William Barr has received much praise from conservatives and especially from President Trump’s most ardent supporters. The praise is deserved.
Among his other virtues, Barr has stood up to his anti-Trump critics in Congress and the mainstream media to promote fair treatment for President Trump. His handling of the Mueller report is a good example. And Barr has done this without compromising the integrity of the Justice Department or running afoul of ethical considerations.
Barr, though, has become frustrated with President Trump, or at least Trump’s tweeting. The Washington Post says that, for weeks, Barr has been concerned about Trump’s tweets reagrding criminal cases.
The Post’s report appears to be accurate because on Thursday, Barr said as much. Barr told an interviewer from ABC News that Trump’s tweets “make it impossible for me to do my job.”
Barr also said that Trump would be within his rights to ask for a criminal investigation in an area that didn’t affect his personal interest, such as a terrorism case or fraud by a bank, but added:
If [Trump] were to say go investigate somebody, and you sense it’s because they’re a political opponent, then an attorney general shouldn’t carry that out, wouldn’t carry that out.
Barr also said that Trump has never asked him to do anything related to a criminal case. Trump concurs, but says he has the right to make such a request.
The president took the Barr interview well, at least publicly. Whether he will continue to tweet about criminal cases involving the Justice Department remains to be seen.

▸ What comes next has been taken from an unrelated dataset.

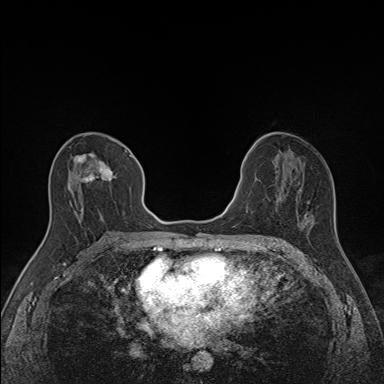
Breast MRI (dynamic contrast-enhanced), one axial slice. Slice 76 of 160 in the series (ordered by position). Dynamic contrast-enhanced series, time point 2 of 7 at this slice position (early post-contrast). 1.5 T. TE 1.6 ms, TR 5 ms. 384 × 384 image matrix. Female patient.
Structures marked on this image (semi-automatic segmentation, software-assisted and operator-edited):
- enhancing-tissue mask used for the functional tumour volume (all voxels passing the contrast-enhancement thresholds inside the analysis volume; usually the tumour): box from (x=67, y=148) to (x=136, y=225) px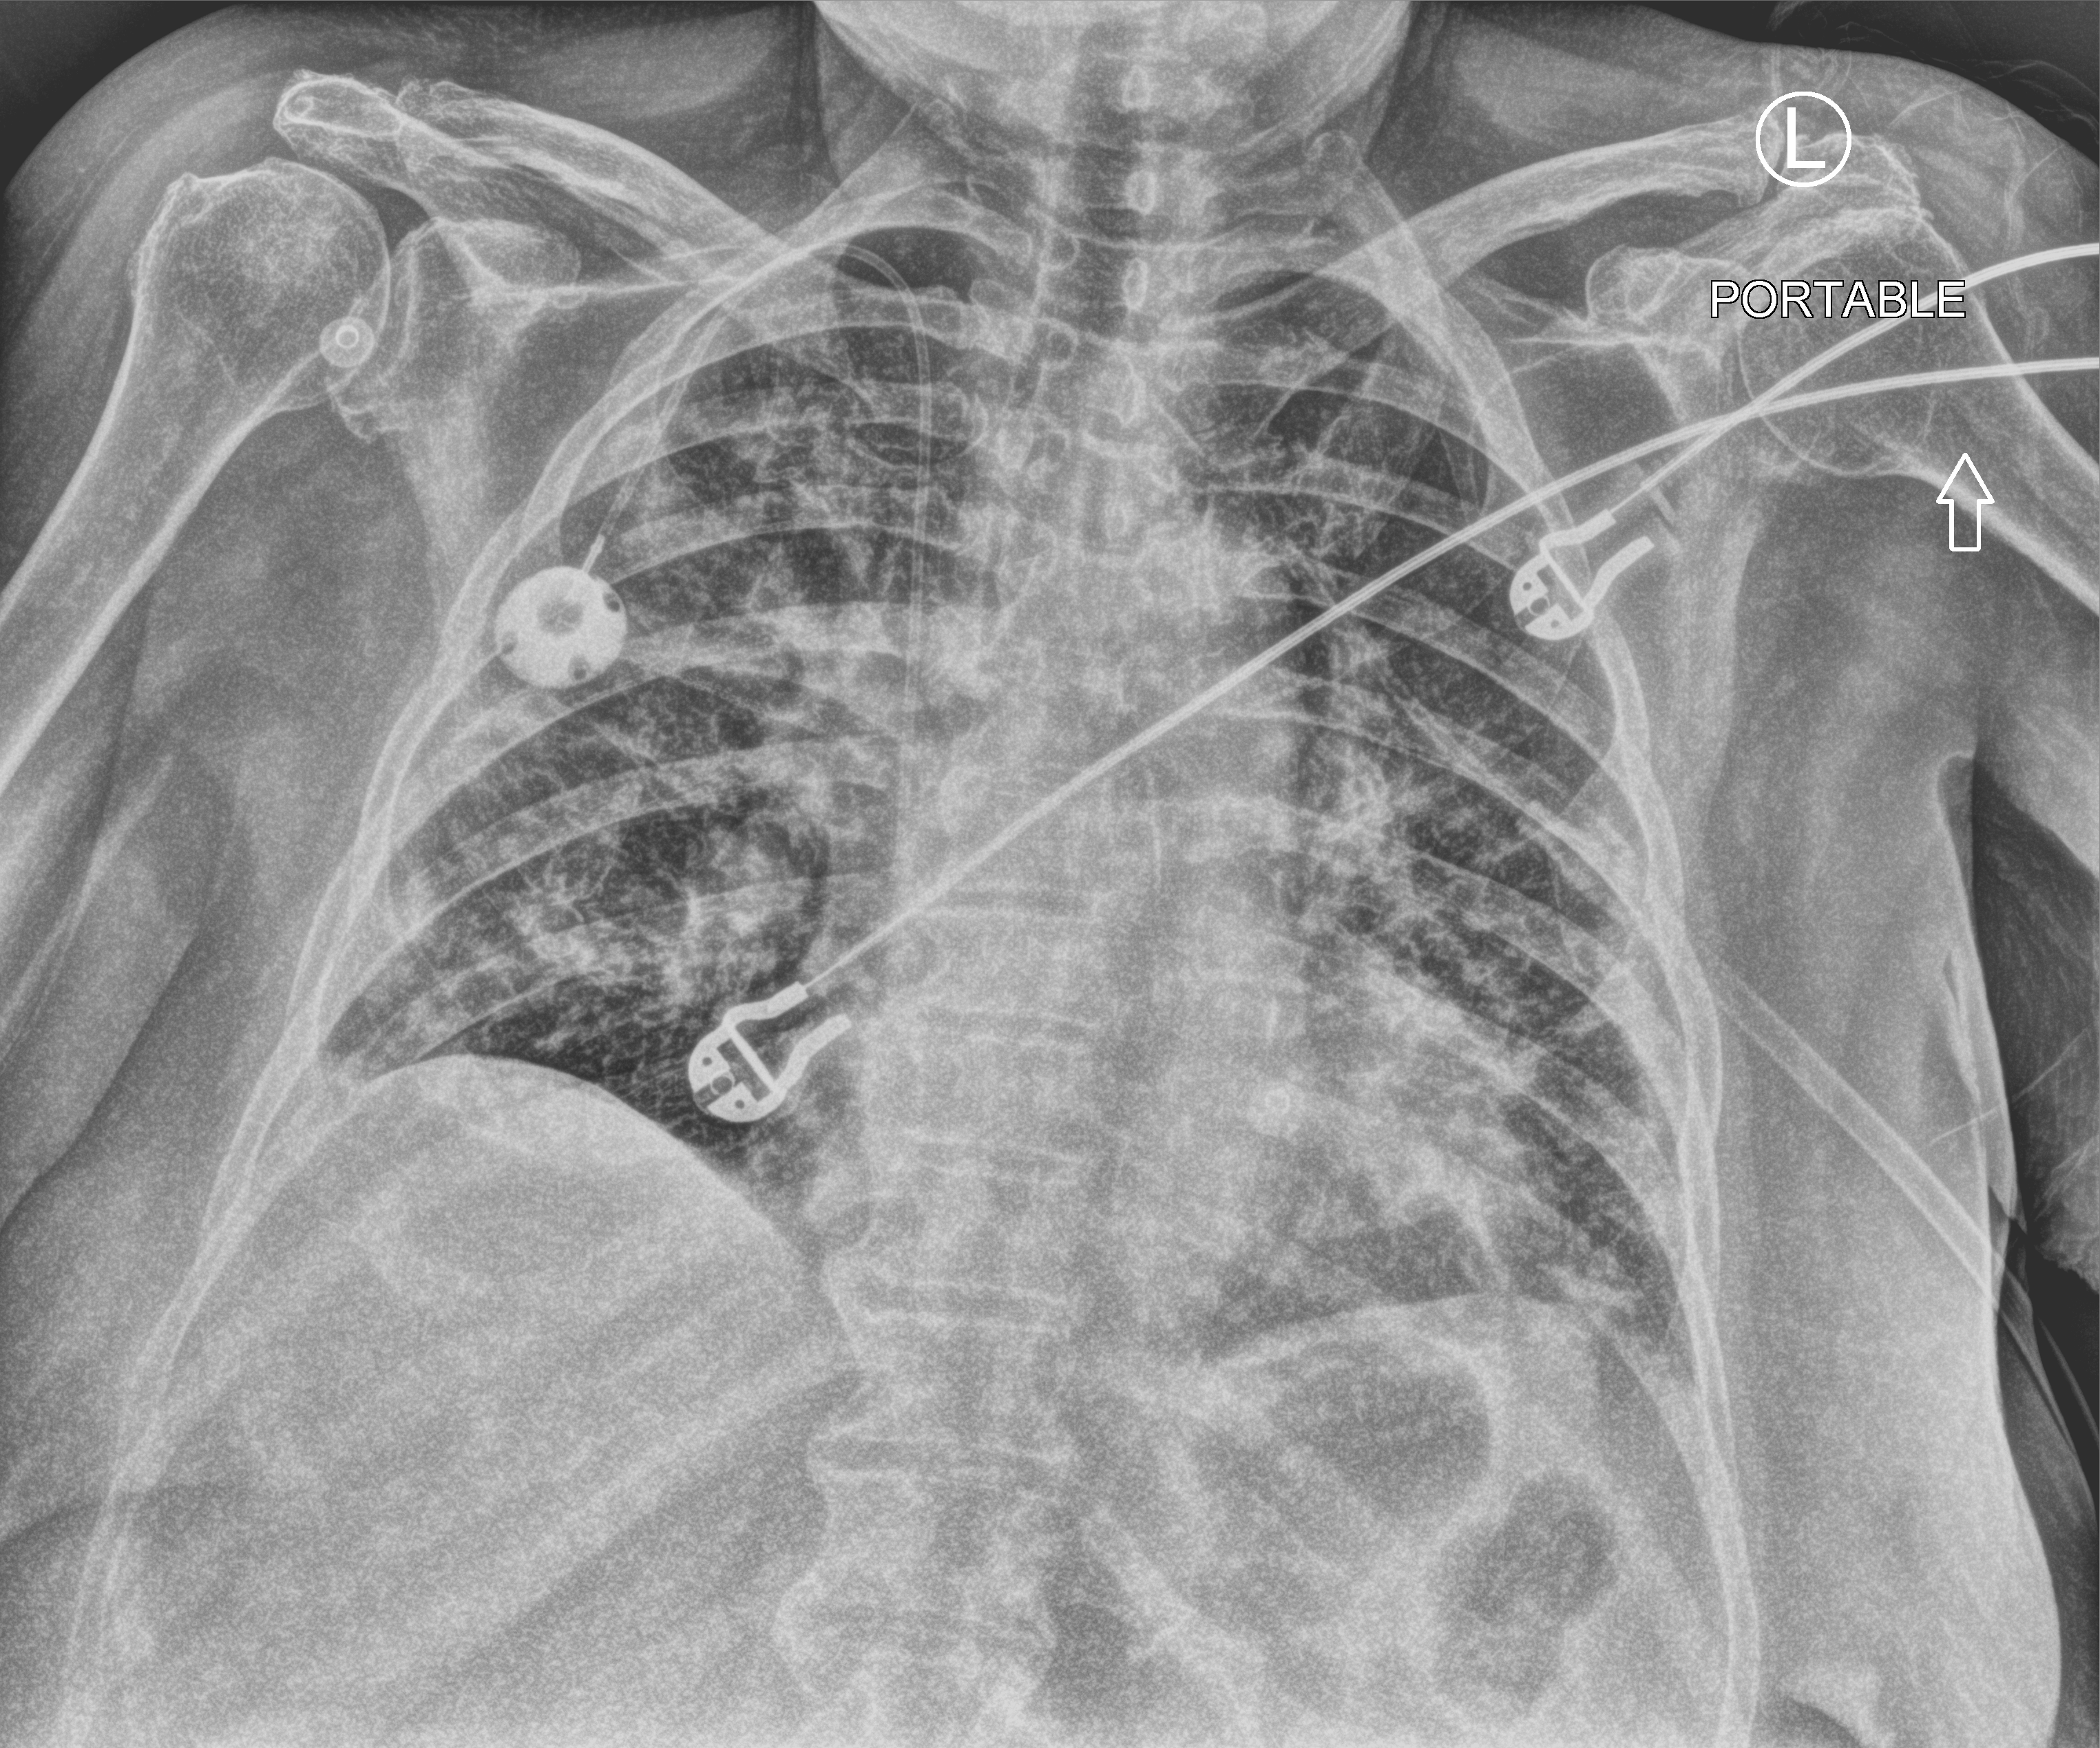
Bedside chest radiograph (computed radiography). Female patient hospitalised with COVID-19, age 75–90 years.
Admission-level facts for this patient (not findings on this image; timing relative to this image not recorded): mechanically ventilated during this hospital stay: no.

He might be tempted to by the DOJ’s announcement the day after the Barr interview that it will not prosecute Andrew McCabe. The Post reports that Trump wasn’t informed of this decision in advance, and believes very strongly that McCabe should be prosecuted. According to the Post, White House counsel Pat Cipollone moved to calm the president down.
The Post sees in all of this “an angry divide between Trump, his attorney general, and federal law enforcement officials.” I don’t doubt that’s there is an angry divide between Trump and some federal law enforcement officials.
Whether there’s an angry divide between Trump and Barr is another matter. The Post’s reporting, even if one takes all of its allegations of fact to be true, doesn’t really show the existence of one.
However, there is the potential for a serious rift — the kind we witnessed when Jeff Sessions was the Attorney General. And there’s at least one early warning sign — what Barr said in his ABC News interview.